Assignment
Every line of the listing below is to be repeated exactly; the pictures stay out.

Collected data

◇ ◇ ◇ ◇

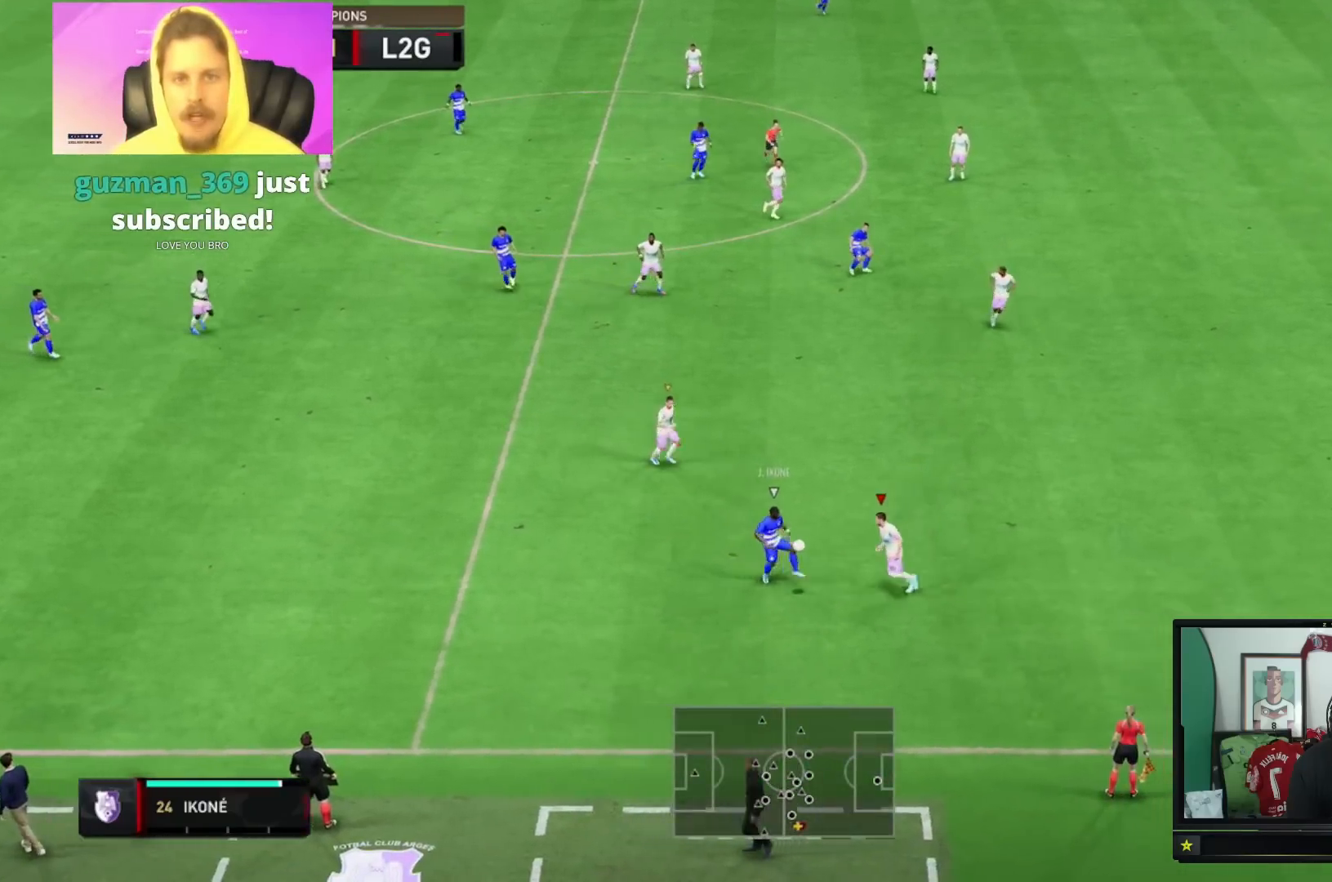
{"buttons": ["L2", "R2"], "left_stick": "up-left", "right_stick": "center", "events": [[16, "left_stick", "left"], [250, "left_stick", "up"], [450, "left_stick", "up-left"]]}
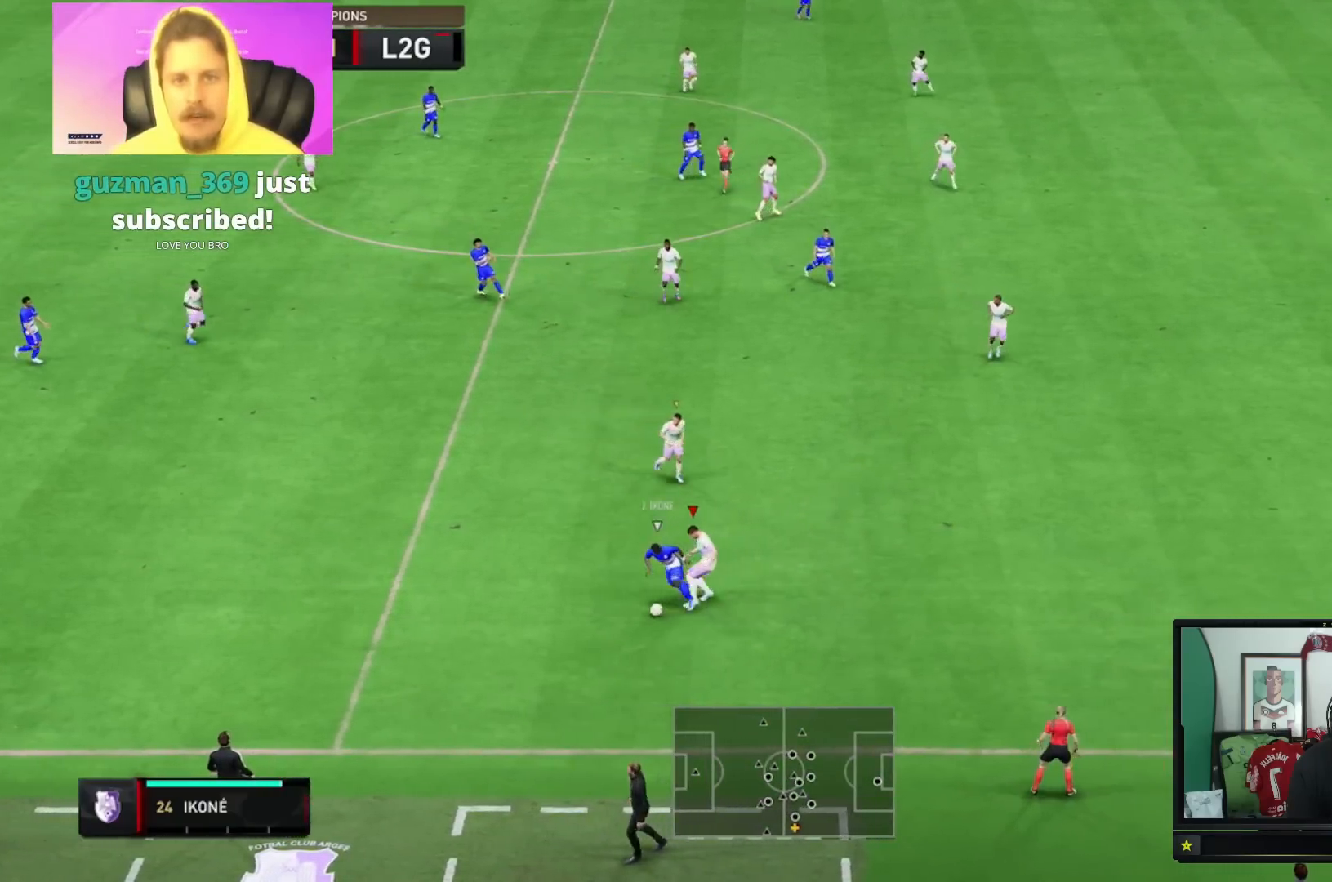
{"buttons": ["R2"], "left_stick": "down-left", "right_stick": "center", "events": [[50, "left_stick", "left"], [117, "L2", "up"], [484, "left_stick", "down-left"]]}
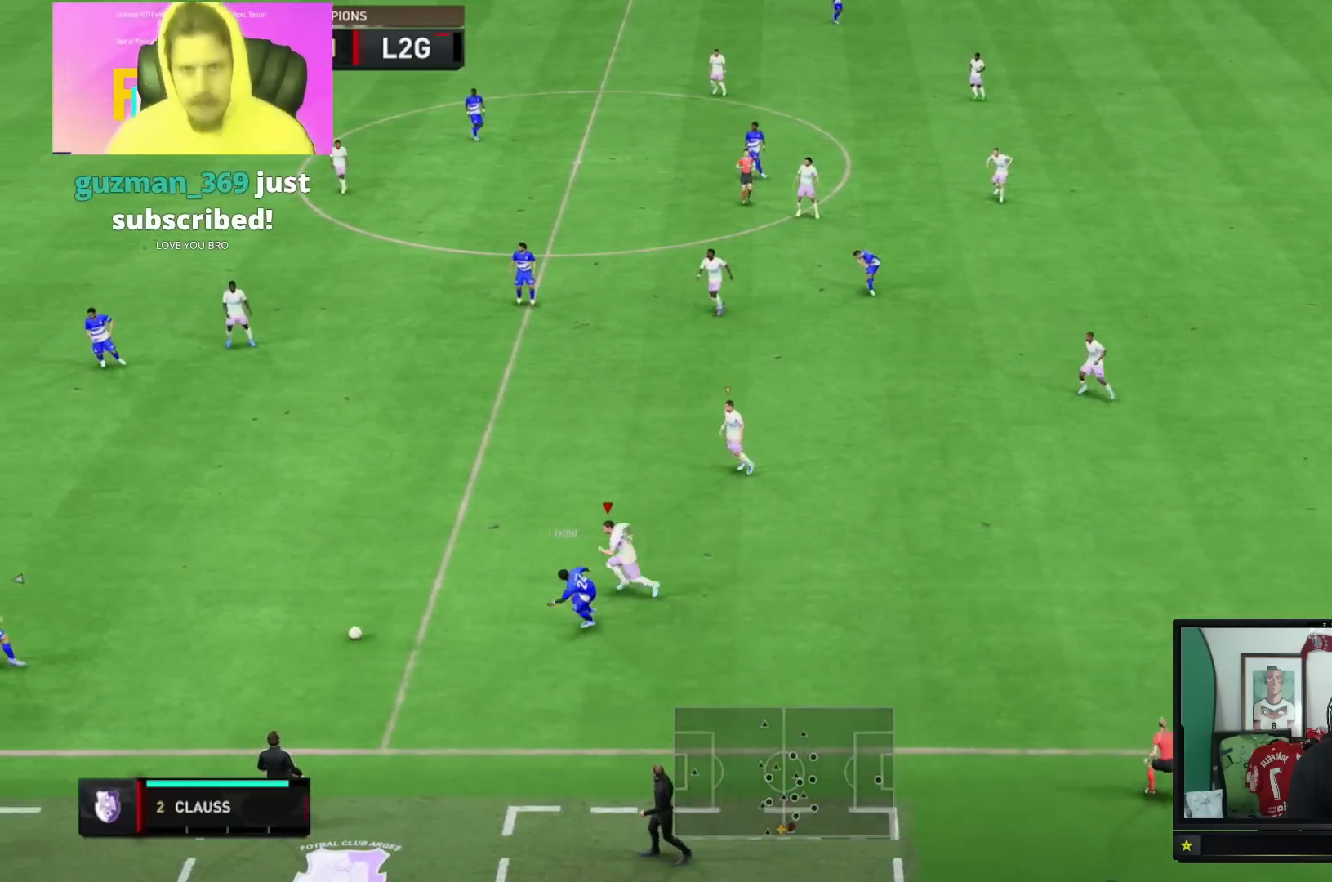
{"buttons": [], "left_stick": "down-left", "right_stick": "center", "events": [[83, "L2", "down"], [150, "L2", "up"], [150, "R2", "up"], [150, "left_stick", "center"], [216, "left_stick", "left"], [283, "left_stick", "down-left"]]}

◇ ◇ ◇ ◇

Written reply
{"buttons": ["L2", "R2"], "left_stick": "up-left", "right_stick": "center", "events": [[16, "left_stick", "left"], [250, "left_stick", "up"], [450, "left_stick", "up-left"]]}
{"buttons": ["R2"], "left_stick": "down-left", "right_stick": "center", "events": [[50, "left_stick", "left"], [117, "L2", "up"], [484, "left_stick", "down-left"]]}
{"buttons": [], "left_stick": "down-left", "right_stick": "center", "events": [[83, "L2", "down"], [150, "L2", "up"], [150, "R2", "up"], [150, "left_stick", "center"], [216, "left_stick", "left"], [283, "left_stick", "down-left"]]}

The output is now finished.